Дождемся ночи. Рука на ее плече. Прикосновение к нежной впадине под коленкой. Брат и сестра молчат, они почти неподвижны, и только он чуть-чуть об нее трется. Если б кто запалил свечу, ее охряной свет озарил бы пару, во сне прильнувшую друг к другу. Но их укрывала долгая тьма. Мари-Ньеж попкой чуть пихала его и ждала. И вот он в ней, но оттягивает извержение. Шорох. Кончая, он зажимал ей рот, но шумом было только его прерывистое дыхание возле ее уха. Если б теперь кто запалил свечу, он бы увидел брата, решившего удавить ненавистную сестру.
Поначалу, выдавая себя за кровных родственников, они были безвестны друг другу, но потом, войдя в роль, познали свои истинные желания. Им открылась не только супружеская любовь, но еще грозная быстротечность жизни, которая застигла двух незнакомцев в попытке уцелеть среди чужаков. Они поняли, что в этом железном мире, где им пребывать до конца своих дней, абсолютно все может быть отнято, но можно сохранить друг друга.
Billet-doux[72]
Одиль Сегура умерла незадолго до свадьбы сына; впервые Фасолина пришла в дом незвано. Подсев к сосновому гробу, она уткнулась головой в его черный бок и замерла. Они дружили; в тени этой женщины Мари-Ньеж волшебно расцвела. Роман сидел в тюрьме (в Барране избил плотника), и она чуть не лишилась своего домишки, но Одиль внесла арендную плату. Когда Мари-Ньеж причитала у гроба, Люсьен решил, что ее слезы отчасти вызваны страхом потерять жилье; он отвел ее в сторонку и заверил, что и впредь будет вносить плату.
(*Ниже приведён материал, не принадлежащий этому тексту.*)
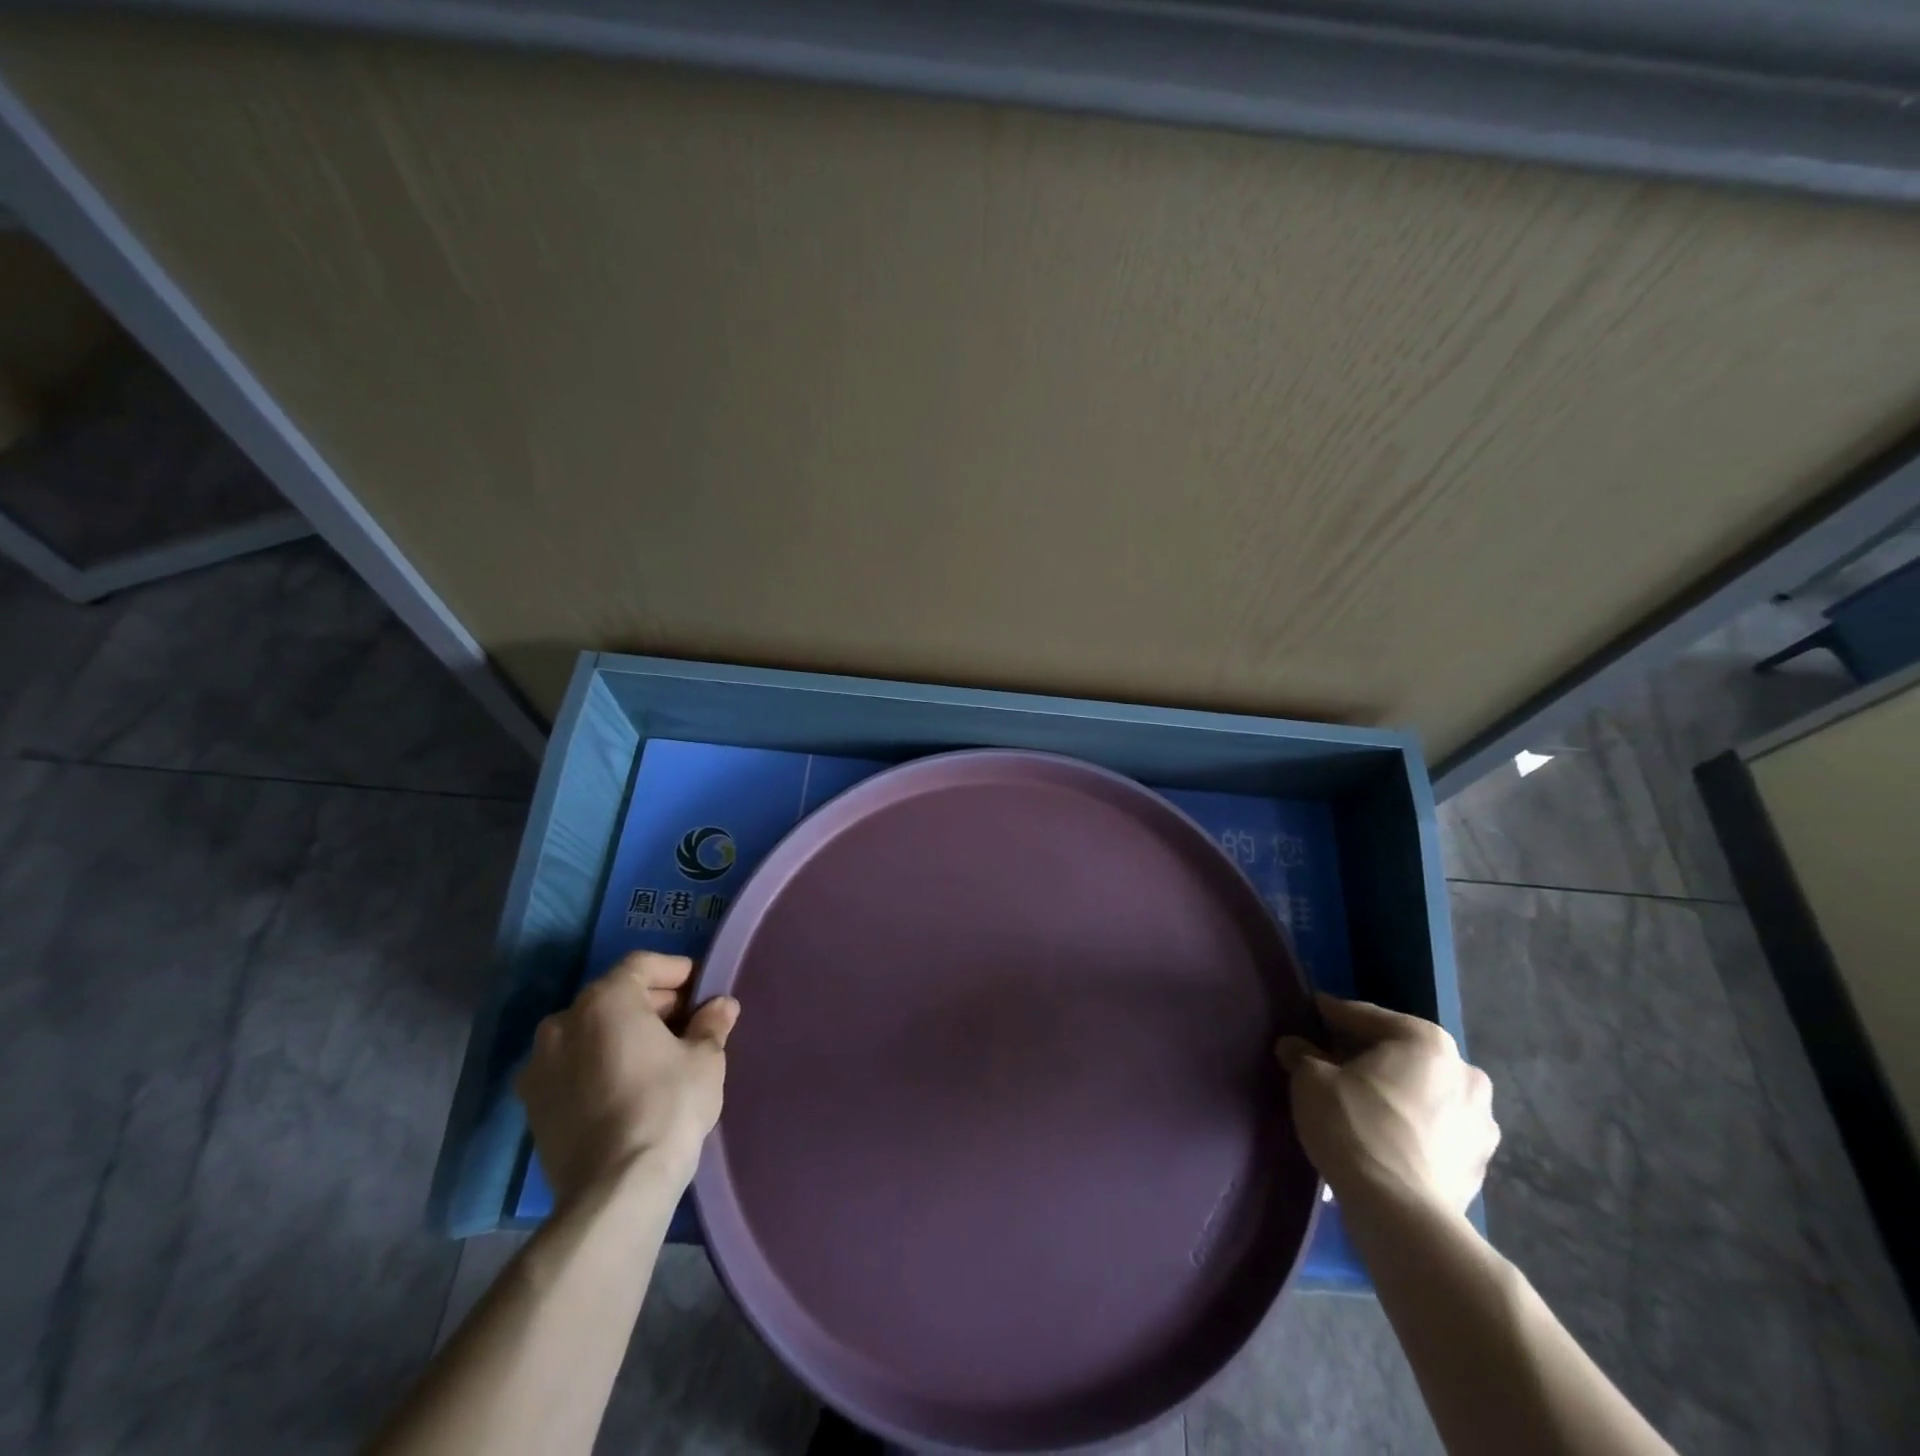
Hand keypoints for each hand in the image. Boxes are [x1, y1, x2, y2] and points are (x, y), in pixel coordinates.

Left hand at [516, 952, 738, 1201]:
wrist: (615, 1189)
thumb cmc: (667, 1106)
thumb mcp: (705, 1059)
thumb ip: (711, 1023)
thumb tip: (721, 1006)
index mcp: (604, 1000)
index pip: (643, 965)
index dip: (677, 971)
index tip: (702, 988)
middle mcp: (563, 1022)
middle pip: (613, 996)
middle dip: (652, 1004)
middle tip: (687, 1022)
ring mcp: (539, 1065)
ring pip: (590, 1032)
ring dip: (622, 1034)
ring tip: (658, 1055)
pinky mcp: (532, 1105)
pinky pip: (572, 1067)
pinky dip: (599, 1064)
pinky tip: (628, 1086)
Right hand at [1276, 994, 1496, 1216]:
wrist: (1401, 1213)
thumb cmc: (1354, 1126)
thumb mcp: (1311, 1080)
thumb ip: (1303, 1055)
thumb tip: (1293, 1047)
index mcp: (1426, 1042)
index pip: (1368, 1017)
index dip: (1333, 1014)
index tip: (1312, 1012)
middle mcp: (1465, 1073)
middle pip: (1403, 1053)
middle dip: (1369, 1055)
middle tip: (1333, 1060)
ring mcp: (1481, 1122)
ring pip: (1425, 1091)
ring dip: (1397, 1091)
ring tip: (1361, 1101)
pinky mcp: (1480, 1164)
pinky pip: (1437, 1128)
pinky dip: (1413, 1124)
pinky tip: (1385, 1134)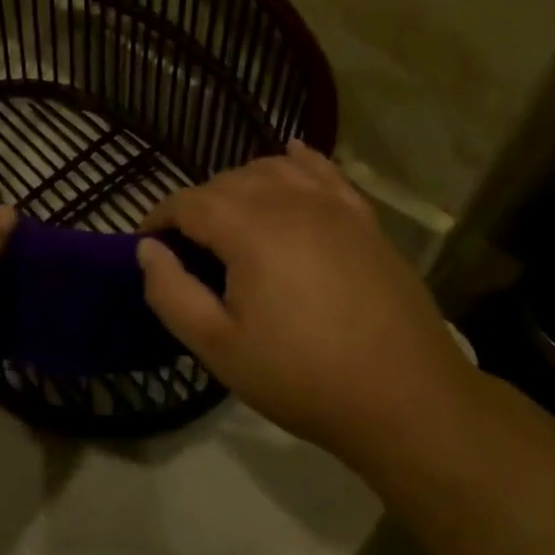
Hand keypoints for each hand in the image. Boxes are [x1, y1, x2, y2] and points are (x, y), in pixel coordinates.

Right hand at [137, 142, 473, 464]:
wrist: (406, 398)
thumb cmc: (302, 376)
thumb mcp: (218, 347)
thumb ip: (171, 293)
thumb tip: (148, 250)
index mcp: (250, 228)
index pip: (188, 202)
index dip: (159, 219)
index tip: (148, 246)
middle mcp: (290, 201)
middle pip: (227, 182)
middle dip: (197, 206)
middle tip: (189, 251)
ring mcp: (333, 206)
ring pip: (272, 170)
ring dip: (240, 185)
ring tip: (230, 220)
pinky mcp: (364, 220)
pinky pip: (324, 172)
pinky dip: (298, 162)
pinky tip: (291, 156)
Мари-Ньеж ожгла его презрительным взглядом и отвернулась. Она вновь села на стул, положив голову на край черного гроба. Люсьен понял, что обидел ее — превратно истолковал ее горе. Потом они долго не виделись, а когда встретились, она не захотела с ним говорить. Словами ничего не поправишь.
За годы, прошедшие между их первой встречей и его свадьбой, возникли два неизгладимых образа Мари-Ньеж, которые Люсьен, словно испорченный стереоскоп, не мог сложить воедино. Была семнадцатилетняя девушка в желтом хлопчатом платье. В нем она работала в поле, с реки носила воду для скотины и приходила к ним в гости. А потом вдруг возникла почти незнакомая женщина десятью годами старше. Если Люсьен и замечал какие-то перемены, то лишь в себе — пушок на лице, первое бритье — и увядавшей матери. Но не в ней.
Теперь же он ее обидел и потерял. Мари-Ньеж его не замечала. Однако на свадьбе она вдруг коснулась его плеча и безмолвно обняла, приглашая на танец. Люсьен подчинился скорее от удивления, нежели из учтивости. Казалось, ей все равно. Чтобы снять напряжение, он заговорил о какой-то ерунде, но она не ответила и лишь разглядывала его — некогда своего лучшего друга, теперь тоже вступившего в брак, который однажды он поклялся никогда не обсуждать. Ее насмешливый и понимающий, точно у собаки, взгляд говорил о том, что ей известны все его отговорки и оправдания. Слова вылетели из его головы, и он просто танцевал, держа ее чуть на отлете, чтобы видеть ее лицо. Он чувствовал ее «округлости», о которых когда-то давно пошутила мать. Она была в простом хлопчатом платье, которого прежде он не видел. Ее густые, темные и чистые, будто ночь, волосы были аккуратно расчесаны. Пригнувшись, он их понюхал. Пахло рекой. Пусть немудряще, но она озаботилась подготовиться к свадьбе. Наверное, провозилась кучу времени, точно невеста. Теперь они танцевали, не думая о чередовании шагов в вальсе, которому их обоих научила Одиль.